The tale of two restauranteurs

Chef Parking
Chef Parking (Photo credits: www.myparkingsign.com)

I went with friends recently to an Italian restaurant that has been running for several years and had to stand outside in the queue waiting for a table. The restaurant is thriving but the original owner and founder who moved on to find his treasure in another local suburb is doing very badly, barely surviving.

When we sat down at a table eventually, our host who’s been eating at the restaurant for many years explained that the original owner got tired of running the restaurant and wanted something more exciting. He sold up and departed for a new suburb where he is battling to bring in customers and it looks like he’ll eventually have to shut his doors.

If you look at the location of the restaurant that he sold, it’s an unlikely place to find treasure from customer demand. The restaurant is stuck between two neglected shops in an ageing building. There is no outside signage. Yet customers queue up nearly every evening of the week to get a table. The restaurant itself only has about 20 tables, if that. But all this means is that the profit margin is much better because the overheads are so low.

The new owner looks very happy with the strong business he acquired. He’s also on much better terms with the head chef. He continues to give customers what they want: a relaxed atmosphere with good food at reasonable prices.

The other day a restaurant owner who I’ve known for some time told me what he’s been doing since he sold his restaurant that was doing very well this year. He initially went for a new restaurant in a high traffic suburb but eventually got out of the deal because he wasn’t willing to accept the onerous terms from the franchise owner. He also didn’t like the idea of working almost every day of the week in the business serving revellers right up until before midnight.

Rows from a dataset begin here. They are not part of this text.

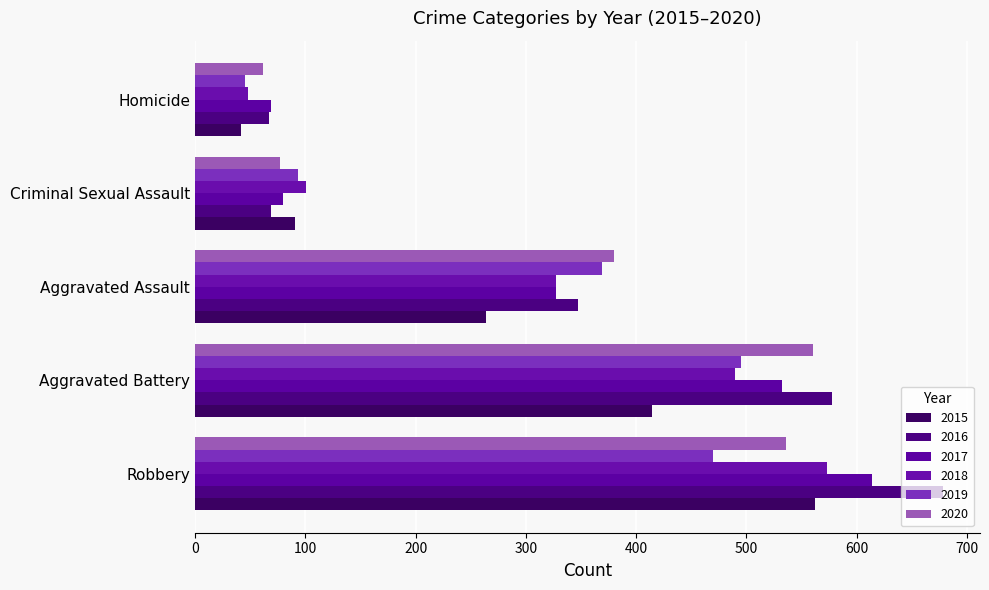

Reading left to right, list all the values displayed in this chart.

2015: Aggravated Assault=264	Aggravated Battery=414	Criminal Sexual Assault=91	Homicide=42	Robbery=562
2016: Aggravated Assault=347	Aggravated Battery=578	Criminal Sexual Assault=69	Homicide=67	Robbery=678
2017: Aggravated Assault=327	Aggravated Battery=532	Criminal Sexual Assault=80	Homicide=69	Robbery=614
2018: Aggravated Assault=327	Aggravated Battery=490	Criminal Sexual Assault=101	Homicide=48	Robbery=573
2019: Aggravated Assault=369	Aggravated Battery=495	Criminal Sexual Assault=93	Homicide=45	Robbery=470
2020: Aggravated Assault=380	Aggravated Battery=560	Criminal Sexual Assault=77	Homicide=62	Robbery=536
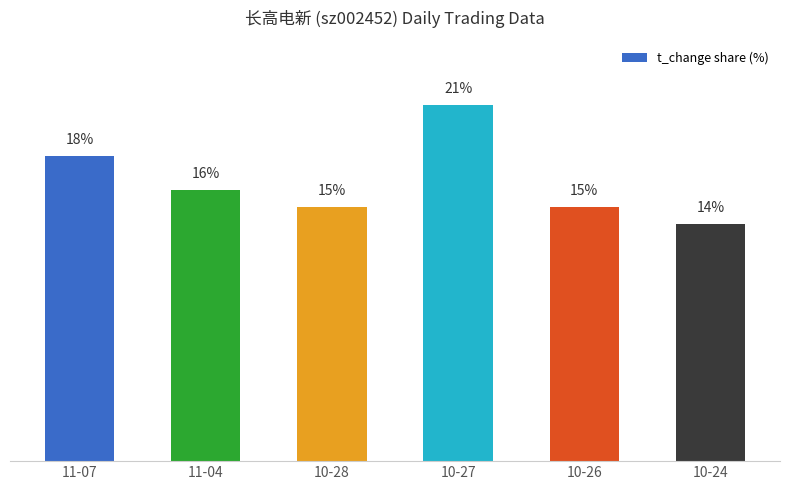

What is the label of the 5th bar from the right?

11-04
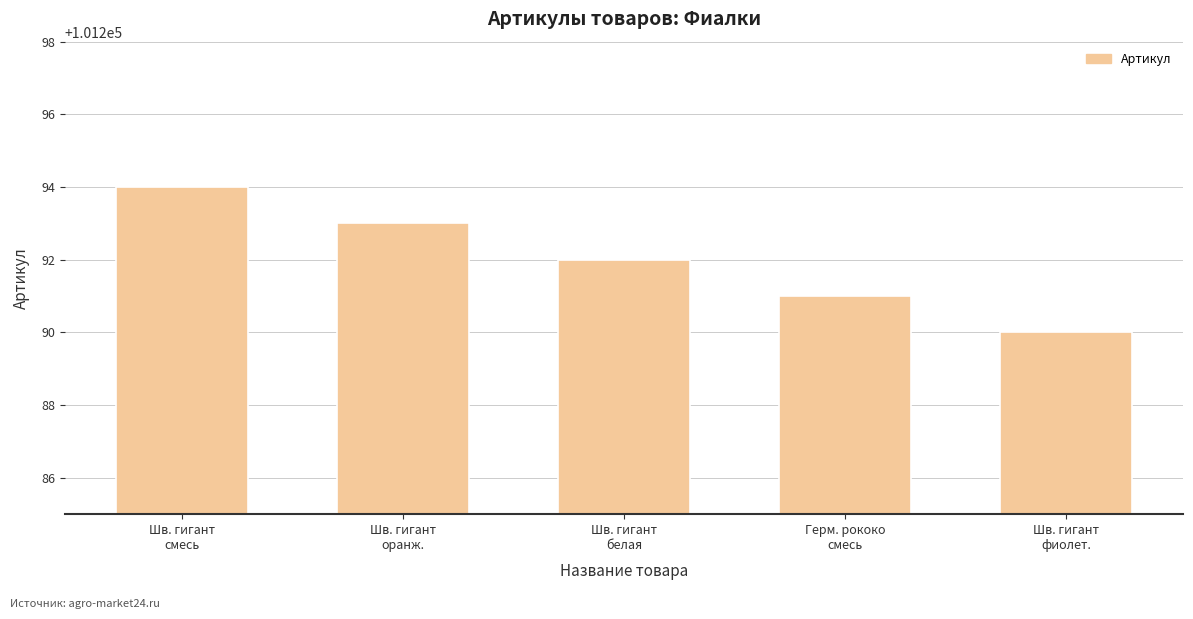

Does the chart contain any negative values?

No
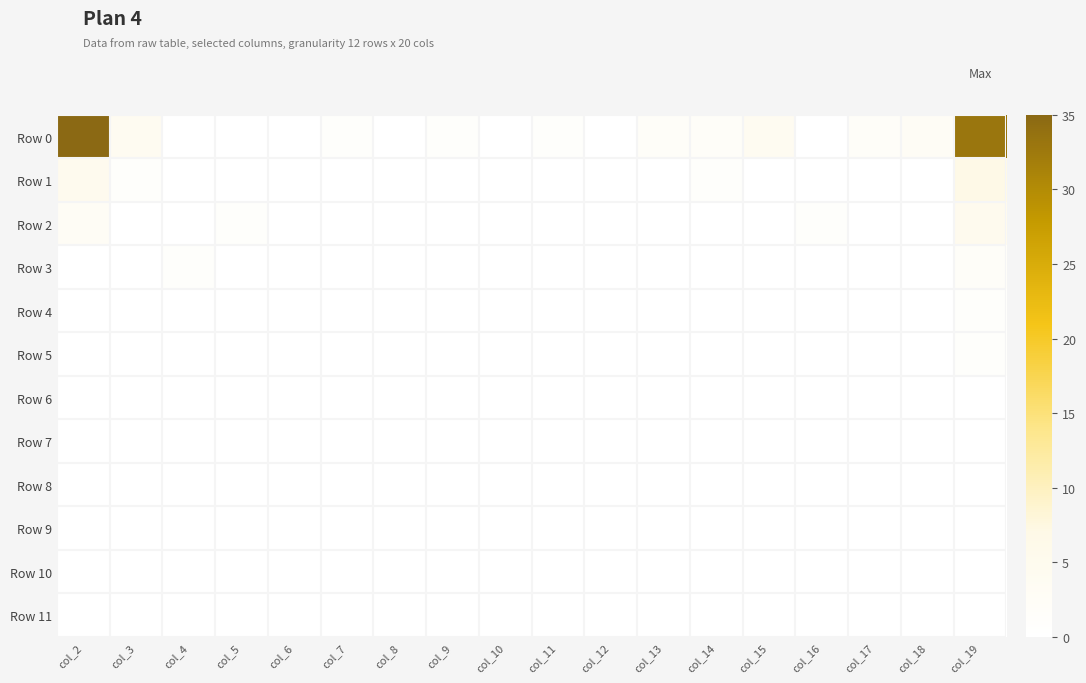

Reading left to right, what are all the values shown in this chart?

Row 0: col_2=35	col_3=4	col_4=0	col_5=0	col_6=0	col_7=1	col_8=0	col_9=1	col_10=0	col_11=1	col_12=0	col_13=2	col_14=2	col_15=4	col_16=0	col_17=2	col_18=3	col_19=33
Row 1: col_2=5	col_3=1	col_4=0	col_5=0	col_6=0	col_7=0	col_8=0	col_9=0	col_10=0	col_11=0	col_12=0	col_13=0	col_14=1	col_15=0	col_16=0	col_17=0	col_18=0	col_19=7
Row 2: col_2=3	col_3=0	col_4=0	col_5=1	col_6=0	col_7=0	col_8=0	col_9=0	col_10=0	col_11=0	col_12=0	col_13=0	col_14=0	col_15=0	col_16=1	col_17=0	col_18=0	col_19=5
Row 3: col_2=0	col_3=0	col_4=1	col_5=0	col_6=0	col_7=0	col_8=0	col_9=0	col_10=0	col_11=0	col_12=0	col_13=0	col_14=0	col_15=0	col_16=0	col_17=0	col_18=0	col_19=2
Row 4: col_2=0	col_3=0	col_4=0	col_5=0	col_6=0	col_7=0	col_8=0	col_9=0	col_10=0	col_11=0	col_12=0	col_13=0	col_14=0	col_15=0	col_16=0	col_17=0	col_18=0	col_19=1
Row 5: col_2=0	col_3=0	col_4=0	col_5=0	col_6=0	col_7=0	col_8=0	col_9=0	col_10=0	col_11=0	col_12=0	col_13=0	col_14=0	col_15=0	col_16=0	col_17=0	col_18=0	col_19=1
Row 6: col_2=0	col_3=0	col_4=0	col_5=0	col_6=0	col_7=0	col_8=0	col_9=0	col_10=0	col_11=0	col_12=0	col_13=0	col_14=0	col_15=0	col_16=0	col_17=0	col_18=0	col_19=0
Row 7: col_2=0	col_3=0	col_4=0	col_5=0	col_6=0	col_7=0	col_8=0	col_9=0	col_10=0	col_11=0	col_12=0	col_13=0	col_14=0	col_15=0	col_16=0	col_17=0	col_18=0	col_19=0
Row 8: col_2=0	col_3=0	col_4=0	col_5=0	col_6=0	col_7=0	col_8=0	col_9=0	col_10=0	col_11=0	col_12=0	col_13=0	col_14=0	col_15=0	col_16=0	col_17=0	col_18=0	col_19=0
Row 9: col_2=0	col_3=0	col_4=0	col_5=0	col_6=0	col_7=0	col_8=0	col_9=0	col_10=0	col_11=0	col_12=0	col_13=0	col_14=0	col_15=0	col_16=0	col_17=0	col_18=0	col_19=0
Row 10: col_2=0	col_3=0	col_4=0	col_5=0	col_6=0	col_7=0	col_8=0	col_9=0	col_10=0	col_11=0	col_12=0	col_13=0	col_14=0	col_15=0	col_16=0	col_17=0	col_18=0	col_19=0
Row 11: col_2=0	col_3=0	col_4=0	col_5=0	col_6=0	col_7=0	col_8=0	col_9=0	col_10=0	col_11=0	col_12=0	col_13=0	col_14=0	col_15=0	col_16=0	col_17=0	col_18=0	col_19=0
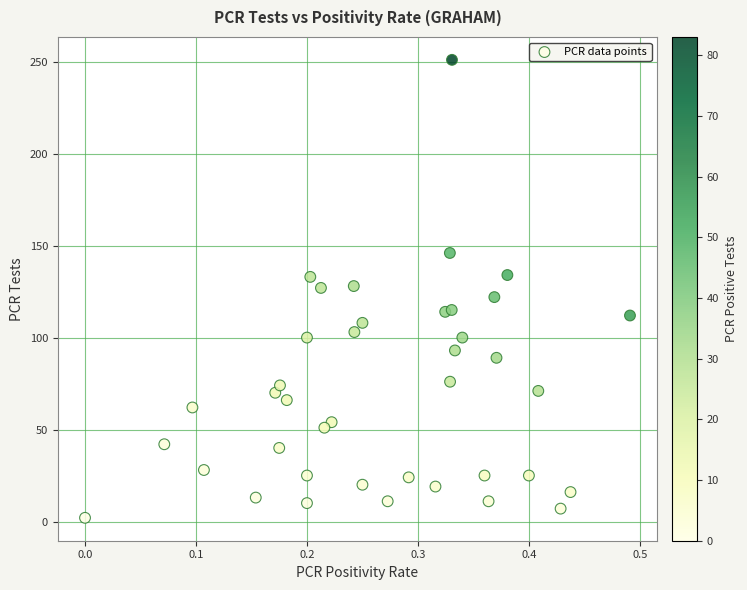

What is the range of Y values (max minus min)?

249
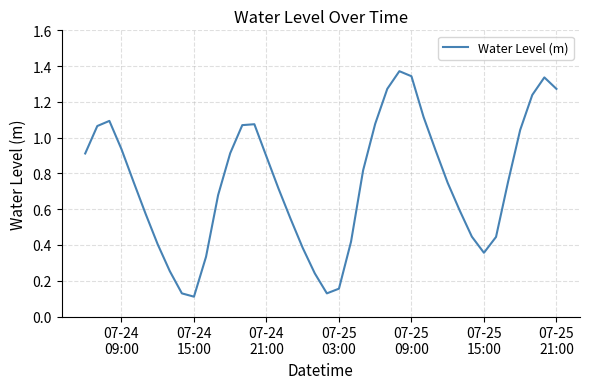

How many lines are shown in the chart?

1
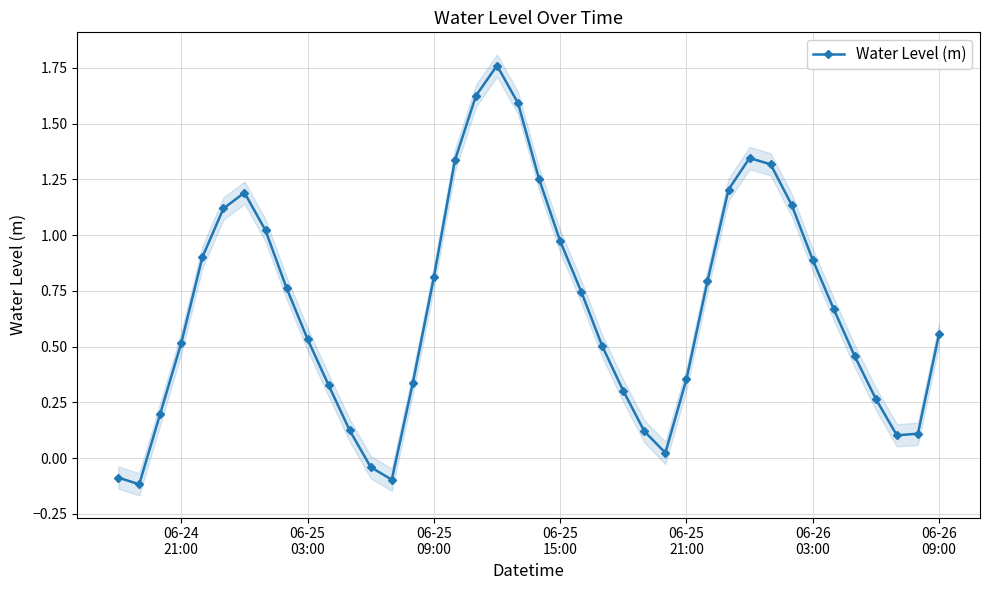

True or false: Water Level (m) has more than 2 interior local peaks.

True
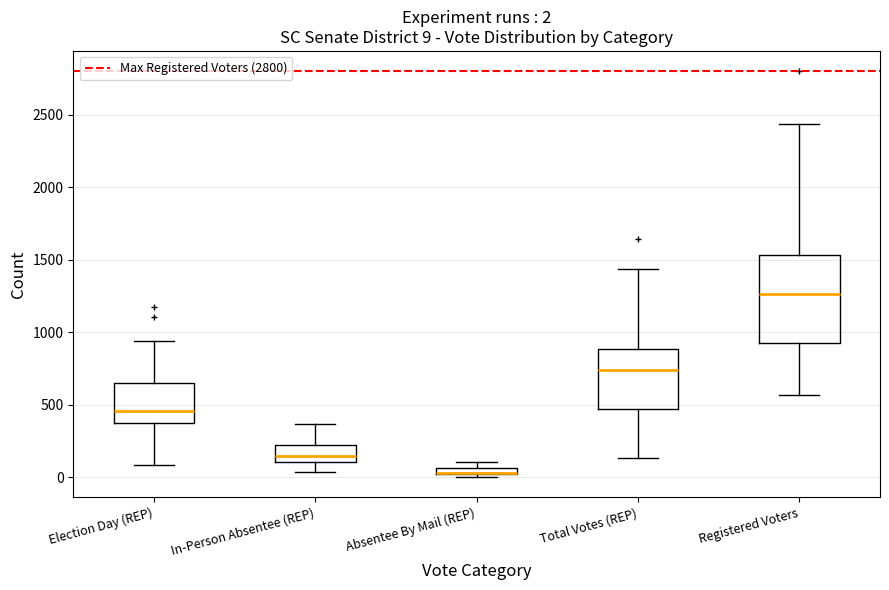

Which box is the tallest, from its lower edge to its upper edge?

Registered Voters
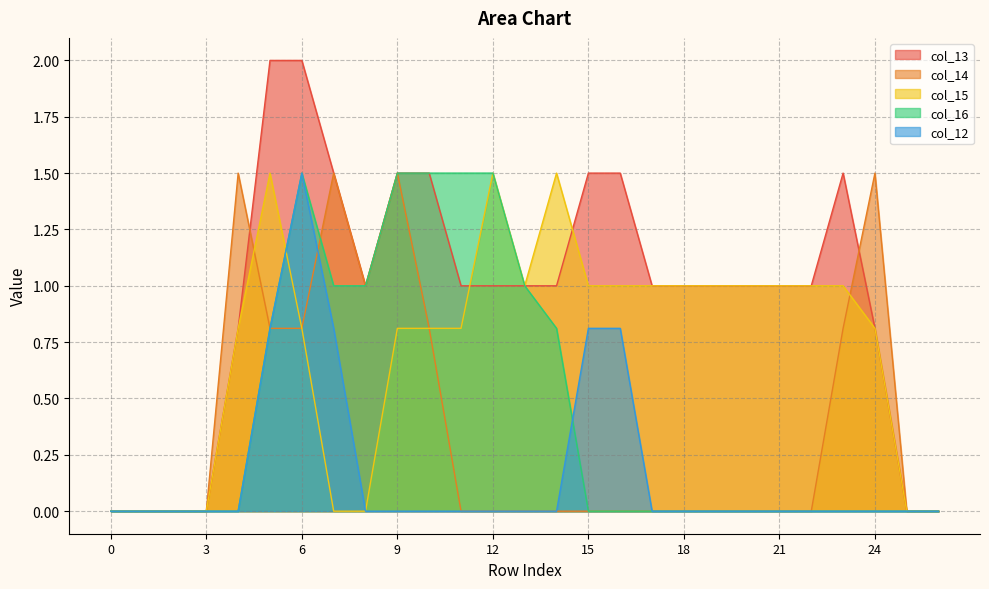

How many data points does each series have?

27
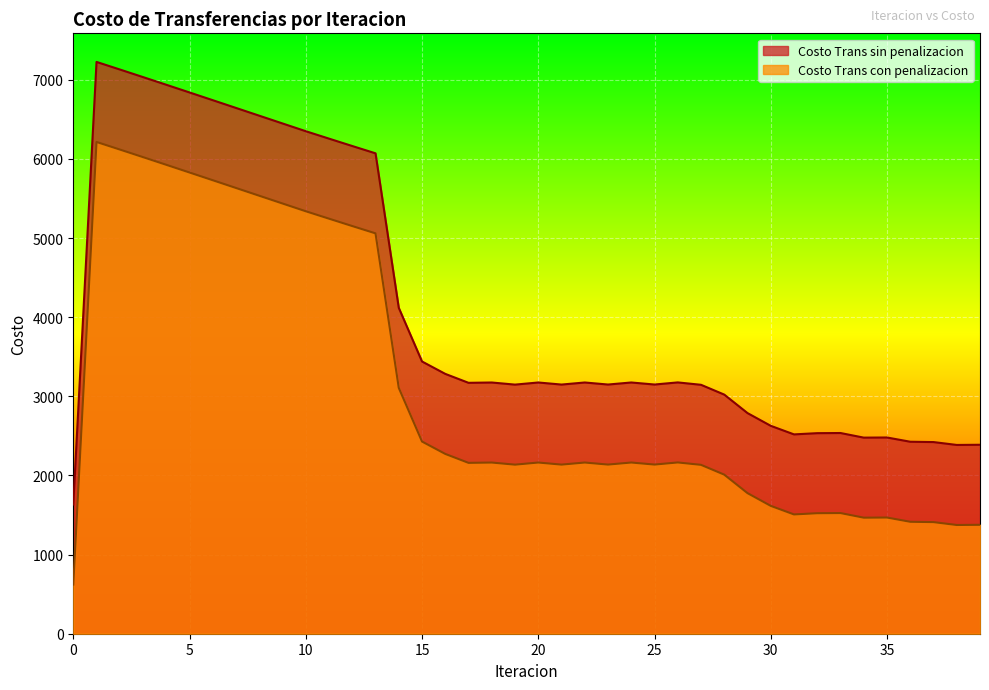

What is the difference between the maximum and second lowest values in the Costo Trans sin penalizacion series?

4839.7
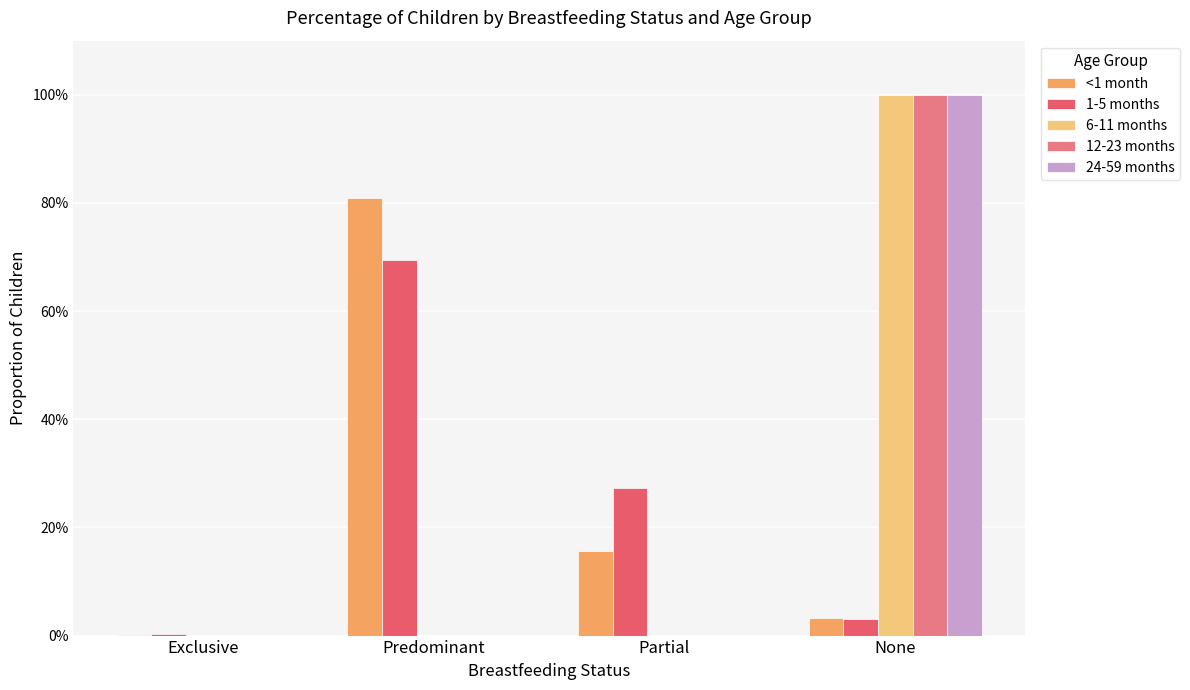

What value does the 12-23 months series have at None?

1.0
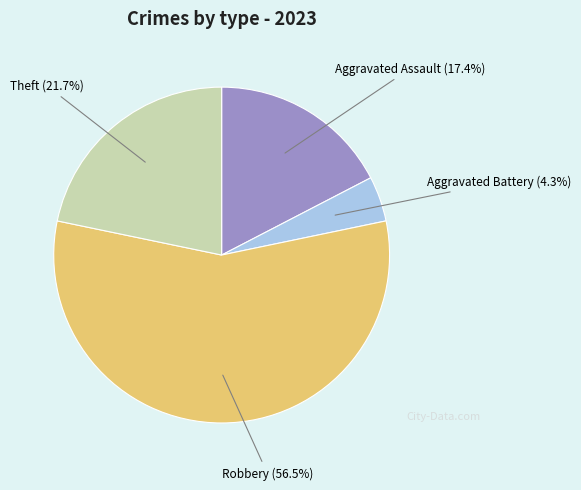

Does any single category account for the majority?

Yes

This restaurateur bided his time until a shopping centre owner approached him with a franchise pizza outlet in another suburb which had been badly neglected by the present owner. The owner was a young guy who had several sports cars, was never at the business and took more interest in gambling and stock car racing. The result – he wasn’t paying the rent anymore.

The restaurant owner I know jacked up the franchise pizza outlet and within three months he has doubled turnover. All that was required was giving the pizzeria outlet a face-lift and doing some basic pamphlet marketing to the businesses in the area to increase lunchtime sales. The buried treasure in this business is that the new owner relies on takeaways for most of his business which means that he doesn’t have to suffer the gruelling hours that most restaurateurs face running restaurants.

Identifying growing local markets in any business can be a hit-and-miss exercise unless you do your homework. The restaurateur I know was driven to find a stronger market opportunity because he wanted something where the business was skewed to higher takeaway volumes. With so many choices available to consumers running a sit-down restaurant can be financially draining and physically exhausting.

It pays to have the right treasure map to find customers who can offer a stable but growing source of revenue in this economy.